__What is expected__.
Nothing but the lines from the line with "missão da equipe" to the end of the records below should appear in the answer, each exactly as given.

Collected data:
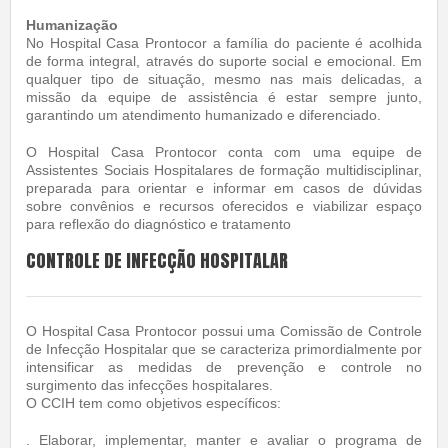
Humanização
No Hospital Casa Prontocor a família do paciente é acolhida
de forma integral, através do suporte social e emocional. Em
qualquer tipo de situação, mesmo nas mais delicadas, a
missão da equipe de assistência é estar sempre junto,
garantindo um atendimento humanizado e diferenciado.
O Hospital Casa Prontocor conta com uma equipe de
Assistentes Sociais Hospitalares de formação multidisciplinar,
preparada para orientar e informar em casos de dúvidas
sobre convênios e recursos oferecidos e viabilizar espaço
para reflexão do diagnóstico e tratamento
CONTROLE DE INFECÇÃO HOSPITALAR
O Hospital Casa Prontocor possui uma Comissão de Controle
de Infecção Hospitalar que se caracteriza primordialmente por
intensificar as medidas de prevenção e controle no
surgimento das infecções hospitalares.
O CCIH tem como objetivos específicos:
. Elaborar, implementar, manter e avaliar o programa de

__Answer space__.
missão da equipe de assistência é estar sempre junto,
garantindo um atendimento humanizado e diferenciado.
O Hospital Casa Prontocor conta com uma equipe de
Assistentes Sociais Hospitalares de formação multidisciplinar,
preparada para orientar e informar em casos de dúvidas
sobre convênios e recursos oferecidos e viabilizar espaço
para reflexão do diagnóstico e tratamento
CONTROLE DE INFECÇÃO HOSPITALAR
O Hospital Casa Prontocor possui uma Comissão de Controle
de Infecção Hospitalar que se caracteriza primordialmente por
intensificar as medidas de prevenção e controle no
surgimento das infecções hospitalares.
O CCIH tem como objetivos específicos:
. Elaborar, implementar, manter e avaliar o programa de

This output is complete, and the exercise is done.